Advocacy Journalism - justice for Jawnie Hough

A terrible saga for Jawnie Hough
March 15, 2002



from the

     Native American Press/Ojibwe News

Red Lake family refuses to comply with state court order to return child to mother

By Jeff Armstrong

A Red Lake family has defied a state judge’s order to return a child whose custody they acquired through dubious tribal and state court motions to the care of her mother.

In a March 4 ruling, Beltrami County district judge Terrance Holter ordered Donald Brun, Sr., his wife Geraldine Brun and his son Donald Brun, Jr., the girl’s father, to return custody of five-year-old Meghan Brun to her mother, Jawnie Hough, before 5 p.m. March 10.

Invalidating an earlier ruling, Holter held that Donald Brun, Jr. “did perpetrate misconduct on this court” by obtaining a state court order enforcing a tribal court judgment without providing notice to Hough or informing either court of two previous orders granting her custody. Holter found that the tribal court failed to provide for due process in depriving the mother of “a fundamental right under the United States Constitution” and ordered that any future proceedings be held “in a neutral forum.”

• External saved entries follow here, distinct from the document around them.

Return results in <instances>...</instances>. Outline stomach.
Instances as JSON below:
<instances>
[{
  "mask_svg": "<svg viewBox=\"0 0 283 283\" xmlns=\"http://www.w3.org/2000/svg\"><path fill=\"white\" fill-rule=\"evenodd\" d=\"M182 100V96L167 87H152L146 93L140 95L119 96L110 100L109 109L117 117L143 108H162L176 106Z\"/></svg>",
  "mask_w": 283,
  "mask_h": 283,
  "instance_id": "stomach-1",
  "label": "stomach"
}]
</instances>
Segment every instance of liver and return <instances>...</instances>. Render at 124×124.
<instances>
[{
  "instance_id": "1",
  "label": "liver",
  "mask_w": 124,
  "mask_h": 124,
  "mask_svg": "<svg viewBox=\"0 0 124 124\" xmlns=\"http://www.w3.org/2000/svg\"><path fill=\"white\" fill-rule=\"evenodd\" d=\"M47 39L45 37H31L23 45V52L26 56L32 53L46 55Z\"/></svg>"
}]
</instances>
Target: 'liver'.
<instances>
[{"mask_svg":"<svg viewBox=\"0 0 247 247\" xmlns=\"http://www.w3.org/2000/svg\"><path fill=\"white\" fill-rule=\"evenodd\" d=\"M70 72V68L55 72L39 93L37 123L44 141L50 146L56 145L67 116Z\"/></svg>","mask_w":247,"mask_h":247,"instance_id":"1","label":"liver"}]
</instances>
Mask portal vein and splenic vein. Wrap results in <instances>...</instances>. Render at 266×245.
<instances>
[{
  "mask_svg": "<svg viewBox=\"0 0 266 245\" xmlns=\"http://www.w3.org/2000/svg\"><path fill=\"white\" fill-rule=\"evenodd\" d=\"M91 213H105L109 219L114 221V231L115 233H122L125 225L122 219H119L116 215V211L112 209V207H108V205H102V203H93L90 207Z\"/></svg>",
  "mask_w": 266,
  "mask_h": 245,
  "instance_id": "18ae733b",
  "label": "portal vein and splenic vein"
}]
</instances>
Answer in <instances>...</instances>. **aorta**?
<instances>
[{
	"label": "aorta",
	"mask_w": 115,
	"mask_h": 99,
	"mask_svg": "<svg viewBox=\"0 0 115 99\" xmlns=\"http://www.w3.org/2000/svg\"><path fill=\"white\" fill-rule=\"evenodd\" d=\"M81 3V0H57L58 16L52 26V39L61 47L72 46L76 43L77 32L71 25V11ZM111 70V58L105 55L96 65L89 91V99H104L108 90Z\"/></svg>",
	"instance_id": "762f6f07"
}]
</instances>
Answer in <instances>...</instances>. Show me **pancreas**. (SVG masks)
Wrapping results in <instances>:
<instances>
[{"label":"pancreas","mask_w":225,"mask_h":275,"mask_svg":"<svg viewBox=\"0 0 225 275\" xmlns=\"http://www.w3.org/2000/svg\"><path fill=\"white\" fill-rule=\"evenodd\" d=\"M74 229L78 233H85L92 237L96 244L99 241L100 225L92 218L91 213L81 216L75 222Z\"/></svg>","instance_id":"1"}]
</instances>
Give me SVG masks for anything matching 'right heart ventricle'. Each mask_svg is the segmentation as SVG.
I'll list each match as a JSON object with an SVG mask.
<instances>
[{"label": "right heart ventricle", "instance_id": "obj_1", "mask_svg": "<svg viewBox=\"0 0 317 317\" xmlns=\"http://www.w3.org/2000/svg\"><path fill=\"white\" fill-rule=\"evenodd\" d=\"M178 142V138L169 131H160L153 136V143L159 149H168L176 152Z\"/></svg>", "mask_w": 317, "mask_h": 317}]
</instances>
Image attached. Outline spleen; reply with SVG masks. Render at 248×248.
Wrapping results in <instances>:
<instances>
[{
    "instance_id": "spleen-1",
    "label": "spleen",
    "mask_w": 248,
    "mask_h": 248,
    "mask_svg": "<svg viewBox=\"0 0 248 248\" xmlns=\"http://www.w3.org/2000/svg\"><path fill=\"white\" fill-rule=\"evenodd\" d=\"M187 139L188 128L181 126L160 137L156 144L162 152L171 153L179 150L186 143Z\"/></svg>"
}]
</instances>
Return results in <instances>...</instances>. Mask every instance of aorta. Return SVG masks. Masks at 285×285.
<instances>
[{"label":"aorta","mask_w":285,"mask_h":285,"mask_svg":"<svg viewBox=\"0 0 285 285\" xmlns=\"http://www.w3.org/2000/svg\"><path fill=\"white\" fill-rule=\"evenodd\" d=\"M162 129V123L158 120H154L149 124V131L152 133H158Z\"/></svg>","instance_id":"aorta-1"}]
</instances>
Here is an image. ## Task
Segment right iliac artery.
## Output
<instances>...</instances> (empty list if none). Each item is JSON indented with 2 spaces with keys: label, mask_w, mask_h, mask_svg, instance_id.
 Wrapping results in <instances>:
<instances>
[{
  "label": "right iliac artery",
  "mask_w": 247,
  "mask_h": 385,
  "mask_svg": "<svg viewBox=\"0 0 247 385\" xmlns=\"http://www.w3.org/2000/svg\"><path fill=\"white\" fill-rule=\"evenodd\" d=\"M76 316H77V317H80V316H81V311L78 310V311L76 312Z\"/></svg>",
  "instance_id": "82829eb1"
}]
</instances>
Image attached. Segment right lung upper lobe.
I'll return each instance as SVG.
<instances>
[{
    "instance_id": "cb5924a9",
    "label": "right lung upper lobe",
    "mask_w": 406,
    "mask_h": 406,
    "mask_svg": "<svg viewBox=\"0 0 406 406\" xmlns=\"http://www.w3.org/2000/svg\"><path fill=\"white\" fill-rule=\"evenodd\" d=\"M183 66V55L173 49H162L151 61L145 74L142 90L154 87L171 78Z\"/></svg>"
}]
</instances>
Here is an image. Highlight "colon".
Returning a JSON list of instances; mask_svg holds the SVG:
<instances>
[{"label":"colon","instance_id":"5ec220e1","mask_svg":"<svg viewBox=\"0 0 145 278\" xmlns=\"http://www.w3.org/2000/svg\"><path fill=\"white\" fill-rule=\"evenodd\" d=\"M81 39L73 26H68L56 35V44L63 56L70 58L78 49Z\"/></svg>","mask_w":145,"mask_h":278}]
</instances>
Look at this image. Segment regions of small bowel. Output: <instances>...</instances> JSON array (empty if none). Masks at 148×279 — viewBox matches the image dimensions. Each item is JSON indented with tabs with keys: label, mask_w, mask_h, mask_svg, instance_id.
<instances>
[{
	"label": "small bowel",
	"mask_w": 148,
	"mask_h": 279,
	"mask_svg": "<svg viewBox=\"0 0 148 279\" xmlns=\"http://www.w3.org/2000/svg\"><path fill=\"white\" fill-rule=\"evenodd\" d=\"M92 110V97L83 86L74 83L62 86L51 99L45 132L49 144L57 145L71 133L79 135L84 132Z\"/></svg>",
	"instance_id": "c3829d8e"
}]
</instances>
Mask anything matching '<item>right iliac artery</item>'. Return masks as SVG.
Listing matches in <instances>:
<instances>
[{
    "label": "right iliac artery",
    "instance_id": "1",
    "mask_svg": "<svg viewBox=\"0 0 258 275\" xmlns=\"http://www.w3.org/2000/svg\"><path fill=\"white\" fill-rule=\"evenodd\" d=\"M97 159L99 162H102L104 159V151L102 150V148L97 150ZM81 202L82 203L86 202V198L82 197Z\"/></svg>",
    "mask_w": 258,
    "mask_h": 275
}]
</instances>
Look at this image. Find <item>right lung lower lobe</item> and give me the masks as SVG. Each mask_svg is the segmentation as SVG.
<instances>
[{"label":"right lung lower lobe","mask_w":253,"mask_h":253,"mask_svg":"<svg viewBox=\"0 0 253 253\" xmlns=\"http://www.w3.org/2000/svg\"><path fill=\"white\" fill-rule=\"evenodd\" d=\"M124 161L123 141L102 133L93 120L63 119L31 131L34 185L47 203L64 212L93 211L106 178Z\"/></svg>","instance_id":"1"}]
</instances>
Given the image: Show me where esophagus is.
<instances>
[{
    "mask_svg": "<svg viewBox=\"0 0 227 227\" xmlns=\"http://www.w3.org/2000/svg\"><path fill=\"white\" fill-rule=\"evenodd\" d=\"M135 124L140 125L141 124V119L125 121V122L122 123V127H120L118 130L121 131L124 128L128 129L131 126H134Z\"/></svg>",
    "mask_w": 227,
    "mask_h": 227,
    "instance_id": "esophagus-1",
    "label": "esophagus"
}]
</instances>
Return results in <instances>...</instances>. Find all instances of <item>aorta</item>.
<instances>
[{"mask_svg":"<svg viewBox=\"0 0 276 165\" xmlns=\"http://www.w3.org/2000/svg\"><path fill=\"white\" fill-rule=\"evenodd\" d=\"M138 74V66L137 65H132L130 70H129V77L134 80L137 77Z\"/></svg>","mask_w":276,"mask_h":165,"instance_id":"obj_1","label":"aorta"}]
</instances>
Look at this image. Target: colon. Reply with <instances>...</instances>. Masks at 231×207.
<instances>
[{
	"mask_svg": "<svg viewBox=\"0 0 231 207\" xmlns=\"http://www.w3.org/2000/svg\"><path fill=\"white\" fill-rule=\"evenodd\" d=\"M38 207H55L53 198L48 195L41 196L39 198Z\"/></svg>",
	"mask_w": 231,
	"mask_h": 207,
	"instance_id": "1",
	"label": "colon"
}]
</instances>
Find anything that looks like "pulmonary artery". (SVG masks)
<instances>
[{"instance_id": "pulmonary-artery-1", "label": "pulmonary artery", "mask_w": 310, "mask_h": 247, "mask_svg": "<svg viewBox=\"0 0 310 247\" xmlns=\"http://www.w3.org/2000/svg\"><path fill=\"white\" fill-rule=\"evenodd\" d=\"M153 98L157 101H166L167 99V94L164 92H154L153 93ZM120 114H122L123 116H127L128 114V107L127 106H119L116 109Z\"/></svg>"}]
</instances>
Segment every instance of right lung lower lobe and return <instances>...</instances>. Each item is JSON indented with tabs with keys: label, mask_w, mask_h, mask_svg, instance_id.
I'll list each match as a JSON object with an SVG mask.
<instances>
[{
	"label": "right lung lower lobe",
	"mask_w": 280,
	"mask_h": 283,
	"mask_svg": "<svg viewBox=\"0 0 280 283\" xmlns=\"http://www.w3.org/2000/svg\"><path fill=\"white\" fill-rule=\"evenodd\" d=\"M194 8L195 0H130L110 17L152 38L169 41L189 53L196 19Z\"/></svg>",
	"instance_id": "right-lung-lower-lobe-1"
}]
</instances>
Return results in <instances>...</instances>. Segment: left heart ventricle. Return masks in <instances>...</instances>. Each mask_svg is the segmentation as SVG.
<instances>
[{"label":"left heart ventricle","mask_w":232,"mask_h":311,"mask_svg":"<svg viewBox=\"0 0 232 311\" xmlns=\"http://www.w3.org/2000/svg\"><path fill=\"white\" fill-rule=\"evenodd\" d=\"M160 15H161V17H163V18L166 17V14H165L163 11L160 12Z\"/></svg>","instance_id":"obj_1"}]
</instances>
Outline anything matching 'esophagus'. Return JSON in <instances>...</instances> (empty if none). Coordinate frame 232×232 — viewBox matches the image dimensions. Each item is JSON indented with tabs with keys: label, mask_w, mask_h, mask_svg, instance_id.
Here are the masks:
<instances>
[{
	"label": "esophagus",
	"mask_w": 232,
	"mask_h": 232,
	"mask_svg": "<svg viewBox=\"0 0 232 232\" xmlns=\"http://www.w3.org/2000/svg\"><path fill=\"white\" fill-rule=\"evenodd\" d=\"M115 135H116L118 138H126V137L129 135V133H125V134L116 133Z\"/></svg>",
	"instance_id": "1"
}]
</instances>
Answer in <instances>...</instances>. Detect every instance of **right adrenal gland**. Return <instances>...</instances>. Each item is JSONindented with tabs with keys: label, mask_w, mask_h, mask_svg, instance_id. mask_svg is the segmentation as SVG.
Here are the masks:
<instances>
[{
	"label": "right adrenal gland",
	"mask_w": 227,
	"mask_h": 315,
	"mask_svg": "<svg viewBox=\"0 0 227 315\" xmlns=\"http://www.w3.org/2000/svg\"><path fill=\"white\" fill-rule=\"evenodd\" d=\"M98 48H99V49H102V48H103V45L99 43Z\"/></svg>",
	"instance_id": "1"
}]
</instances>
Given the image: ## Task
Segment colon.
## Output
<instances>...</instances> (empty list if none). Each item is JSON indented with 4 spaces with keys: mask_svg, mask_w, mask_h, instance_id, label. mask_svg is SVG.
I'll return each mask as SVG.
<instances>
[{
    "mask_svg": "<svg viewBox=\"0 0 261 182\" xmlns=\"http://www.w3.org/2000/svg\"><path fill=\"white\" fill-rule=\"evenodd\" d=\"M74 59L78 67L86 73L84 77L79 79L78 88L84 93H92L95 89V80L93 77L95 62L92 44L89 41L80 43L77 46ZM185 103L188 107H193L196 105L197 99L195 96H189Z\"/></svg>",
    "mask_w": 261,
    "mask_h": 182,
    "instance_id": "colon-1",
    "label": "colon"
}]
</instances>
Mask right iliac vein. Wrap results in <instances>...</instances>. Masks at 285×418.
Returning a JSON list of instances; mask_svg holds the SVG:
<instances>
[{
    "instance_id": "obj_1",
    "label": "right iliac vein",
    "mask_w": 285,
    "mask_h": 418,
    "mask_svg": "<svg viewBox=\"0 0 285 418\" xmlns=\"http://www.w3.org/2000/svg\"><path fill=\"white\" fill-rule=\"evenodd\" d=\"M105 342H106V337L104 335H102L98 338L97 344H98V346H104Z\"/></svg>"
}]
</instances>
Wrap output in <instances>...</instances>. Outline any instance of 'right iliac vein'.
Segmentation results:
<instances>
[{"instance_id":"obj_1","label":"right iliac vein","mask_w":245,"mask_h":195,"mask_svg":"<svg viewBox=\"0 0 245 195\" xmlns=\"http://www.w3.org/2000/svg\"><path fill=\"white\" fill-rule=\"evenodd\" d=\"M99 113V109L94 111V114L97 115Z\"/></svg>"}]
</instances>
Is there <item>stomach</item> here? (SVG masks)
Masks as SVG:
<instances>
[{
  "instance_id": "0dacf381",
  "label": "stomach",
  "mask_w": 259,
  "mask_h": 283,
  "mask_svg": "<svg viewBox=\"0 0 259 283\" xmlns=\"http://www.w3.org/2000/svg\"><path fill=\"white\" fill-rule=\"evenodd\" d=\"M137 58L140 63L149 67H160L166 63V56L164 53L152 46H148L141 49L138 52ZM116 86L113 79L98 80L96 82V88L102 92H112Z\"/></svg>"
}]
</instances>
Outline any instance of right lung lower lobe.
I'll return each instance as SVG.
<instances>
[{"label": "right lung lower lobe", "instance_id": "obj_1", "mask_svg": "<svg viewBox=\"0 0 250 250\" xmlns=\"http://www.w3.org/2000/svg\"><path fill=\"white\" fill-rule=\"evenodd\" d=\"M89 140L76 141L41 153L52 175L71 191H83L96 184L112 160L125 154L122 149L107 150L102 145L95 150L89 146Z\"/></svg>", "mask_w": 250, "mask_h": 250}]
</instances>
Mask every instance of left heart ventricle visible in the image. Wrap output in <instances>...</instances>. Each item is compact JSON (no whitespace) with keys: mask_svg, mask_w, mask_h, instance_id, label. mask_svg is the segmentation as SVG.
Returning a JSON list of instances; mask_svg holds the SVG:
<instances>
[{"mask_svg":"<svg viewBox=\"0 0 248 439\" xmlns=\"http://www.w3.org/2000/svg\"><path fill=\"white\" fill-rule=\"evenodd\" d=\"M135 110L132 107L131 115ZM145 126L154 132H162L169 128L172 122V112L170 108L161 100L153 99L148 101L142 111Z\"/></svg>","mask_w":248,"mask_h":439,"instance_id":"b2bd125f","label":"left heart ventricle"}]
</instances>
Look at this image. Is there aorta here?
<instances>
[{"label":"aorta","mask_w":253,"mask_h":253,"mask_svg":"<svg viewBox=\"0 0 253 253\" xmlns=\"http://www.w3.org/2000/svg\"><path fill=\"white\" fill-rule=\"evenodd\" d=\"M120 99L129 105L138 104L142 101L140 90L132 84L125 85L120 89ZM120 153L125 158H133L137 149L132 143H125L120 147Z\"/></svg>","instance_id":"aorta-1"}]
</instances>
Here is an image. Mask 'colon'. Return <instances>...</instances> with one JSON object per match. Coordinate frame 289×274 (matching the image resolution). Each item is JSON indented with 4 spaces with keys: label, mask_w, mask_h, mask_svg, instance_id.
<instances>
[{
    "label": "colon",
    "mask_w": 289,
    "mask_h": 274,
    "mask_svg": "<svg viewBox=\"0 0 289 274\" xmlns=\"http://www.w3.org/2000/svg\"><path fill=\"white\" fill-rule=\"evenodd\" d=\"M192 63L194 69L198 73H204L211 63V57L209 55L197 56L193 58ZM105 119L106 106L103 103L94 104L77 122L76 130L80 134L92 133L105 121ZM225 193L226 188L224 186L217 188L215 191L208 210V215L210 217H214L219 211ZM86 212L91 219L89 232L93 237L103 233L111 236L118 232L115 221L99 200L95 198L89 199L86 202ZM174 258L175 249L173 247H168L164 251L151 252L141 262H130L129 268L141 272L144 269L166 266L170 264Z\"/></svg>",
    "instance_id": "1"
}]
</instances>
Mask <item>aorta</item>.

Hough said she waited for the Bruns in the company of a Bemidji police officer at a pre-arranged meeting place until well past the hour of the court’s Sunday deadline. The Anishinabe woman said she was disappointed--but not surprised--by the family’s failure to comply with the judicial order.

“I figured they wouldn’t show up,” said Hough. “They still think they can run and hide behind reservation lines.”

Anticipating such a response by the Bruns, the district court order had directed “the Beltrami County Sheriff…to take physical custody of the child and return the child to the jurisdiction of this county and Petitioner” in the event of the paternal relatives’ non-compliance.

Beltrami County sheriff Keith Winger could not be reached for comment, but other county law enforcement staff said they were unaware of either the order itself or any attempt to enforce it.

Red Lake director of public safety Pat Mills, whose cooperation would likely be needed to enforce the court’s directive, said he had received no request for assistance from county officials.

“I have had no contact with the County Attorney or law enforcement personnel on this matter,” said Mills. “If they call us, we will refer them to the tribal court.”

Donald Brun, Jr. could not be located for comment. His father hung up the phone when this reporter identified himself.

Brun’s attorney, Michael Ruffenach, denied any role in his client’s refusal to return the child or any other alleged misconduct.

“How am I a party to the misconduct of my client?” asked Ruffenach, accusing Press/ON of biased coverage of the case.

Ruffenach wrote to judge Holter on March 7, requesting a stay of his custody order which the attorney concedes was not granted. The following day, Ruffenach wrote to opposing counsel Frank Bibeau, stating that “my client is not going to return the child.” According to the March 8 letter, Meghan Brun, whom Ruffenach refers to as “Agnus” in his previous letter, “is under the jurisdiction of the Red Lake Juvenile court.” Ruffenach said Red Lake social services called his office March 7 to inform the attorney that the tribal agency had taken custody of the child without providing further details.

Willa Beaulieu, a tribal court employee named by the attorney in his March 8 letter, failed to return a call from the press to confirm the assertion.

Ruffenach maintains the central issue in dispute is the jurisdiction of the state court to reconsider its comity order, which the attorney claims has never been explored by the courts. He said no determination has been made whether to appeal the state decision.

“If the Red Lake court had authority to issue its decision, what jurisdiction does Minnesota have to lift it?” the attorney asked.

Beltrami County attorney Tim Faver said the county has no written extradition agreement with Red Lake, only an informal arrangement pertaining to criminal matters. Faver said he would review the case for potential criminal offenses if a formal complaint is filed, but he also expressed confidence that the two law enforcement agencies would jointly resolve the dispute.

“I assume the Sheriff’s Department would ask for the cooperation of the Red Lake Police Department and I assume that they would receive it,” said Faver.

Faver said any contempt of court charges would have to be initiated by Hough or her attorney in a motion to judge Holter.

Coleen Rouley, a legal adviser to the Minneapolis FBI, said state criminal charges would likely have to precede a federal indictment. However, Rouley said the Bureau would examine the state court files on the case to assess whether it had jurisdiction in the matter.